I think I'm coming into this discussion late. =( What do you mean by "doesn't bootstrap"? M::B does indeed use itself to install itself, so you must have something else in mind. Could you elaborate briefly to bring me up to date on this discussion?

Sure thing.

Module::Build is not (yet) a core module.

Thus, any CPAN distribution (other than MB itself with your extra magic of course) that has ONLY got a Build.PL has an undeclared non-core dependency, which will cause Build.PL to crash with an error.

CPAN.pm in particular, the CPAN client we ship in the core, does not install Module::Build either, even when upgraded to the current version.

So as a result, any MB-using dist cannot be installed on any current production Perl. Installation requires an undocumented (to the installer) undeclared non-core module MB to be hand-installed because any of these dists will work.

This is what I mean by bootstrapping.

The reason this is so bad is because of the most common failure modules.
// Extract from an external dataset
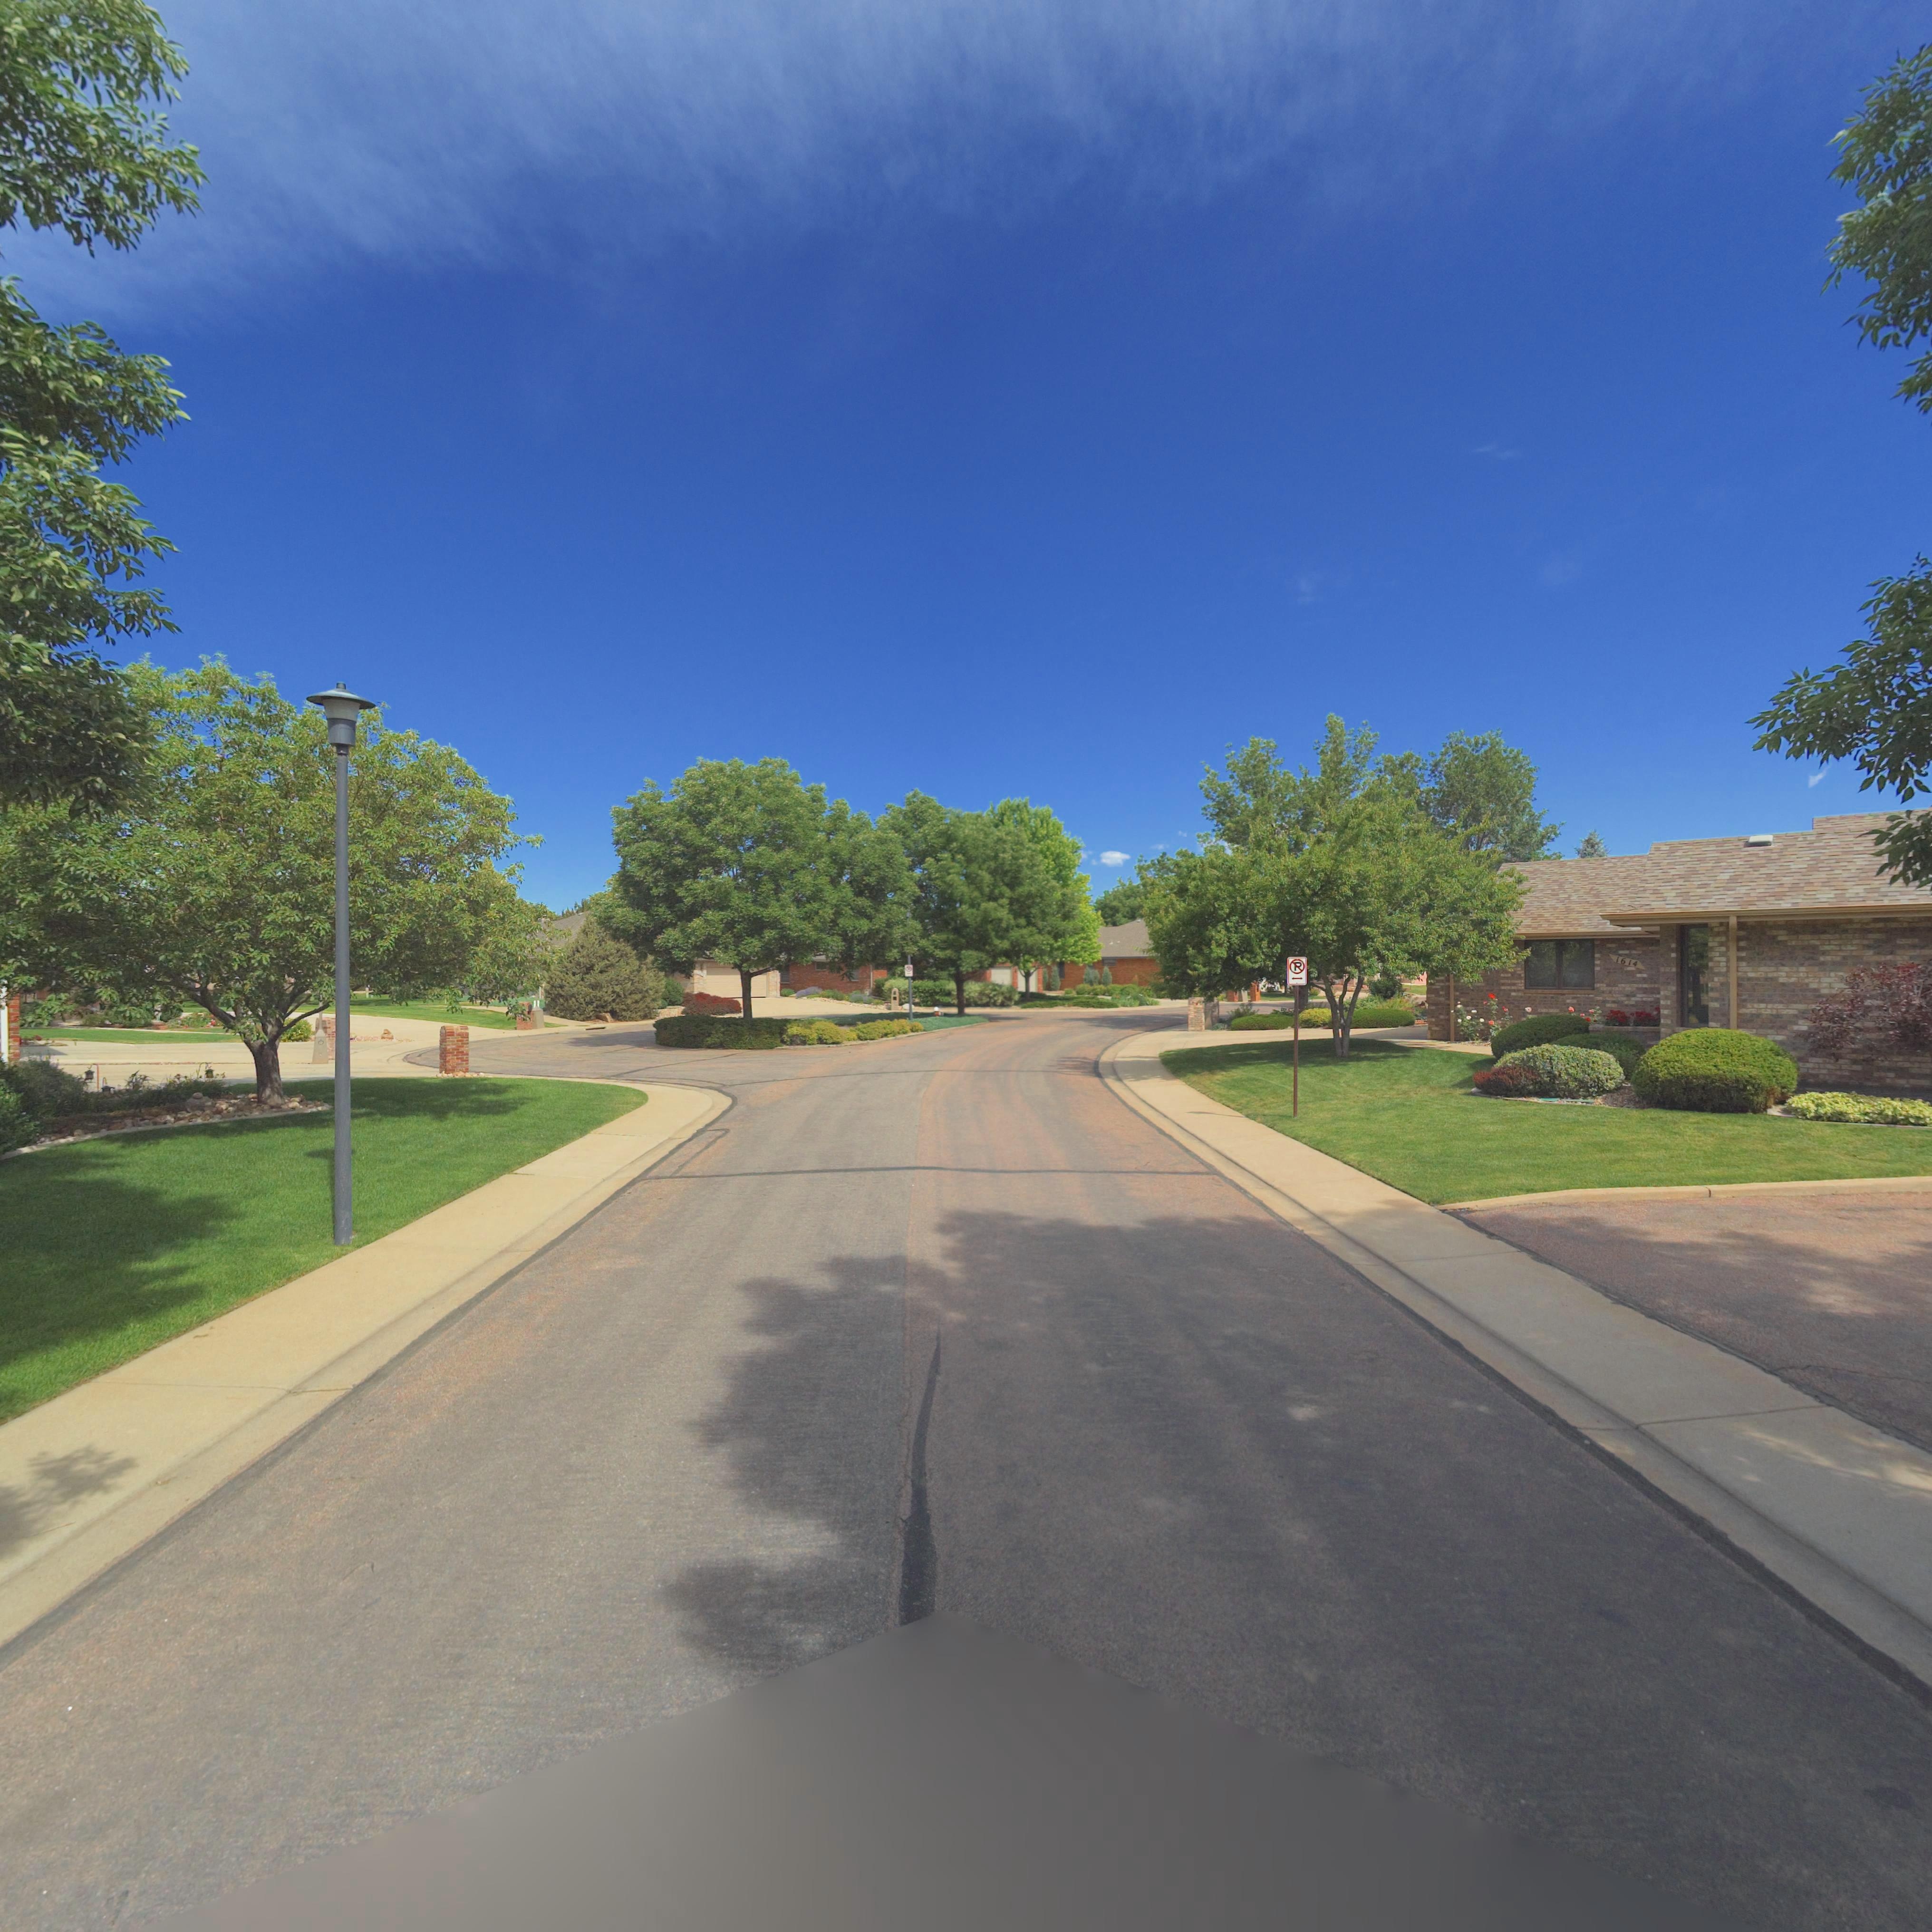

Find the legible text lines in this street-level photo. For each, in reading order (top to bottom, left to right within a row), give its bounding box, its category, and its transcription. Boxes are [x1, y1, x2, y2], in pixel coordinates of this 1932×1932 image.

This is typically someone installing something like RT, which recurses downwards two or three times, hits the MB error 500 lines into the output, continues to install whatever else it can find recursing upwards, until it gets to the end.

The error message "failed to load Module::Build" from which the user is supposed to realise they need to manually install Module::Build (or install directly via CPAN.pm) is buried somewhere 500 lines into a 1000 line long output.

This is effectively impenetrable to anyone that isn't an author (and doesn't have this problem anyway).

This is the problem that I'd like to see fixed.

And while I'm trying very hard (I hope mostly successfully) to not say anything about MB's other properties (good or bad) other than this installation problem, let me add that just because some authors might like some feature of MB it doesn't mitigate the problem of (anything using) it not bootstrapping properly.

Adam K



At the very least the Makefile.pl could create a tiny makefile that
then runs Build.pl and Build as needed. If someone can explain why
this is impossible, then id like to hear it.

We already do that, using the 'passthrough' or 'small' options for auto-creating a Makefile.PL. See the docs for Module::Build::Compat.

Module::Build itself also ships with such a Makefile.PL so that automated tools like CPAN(PLUS) can install it.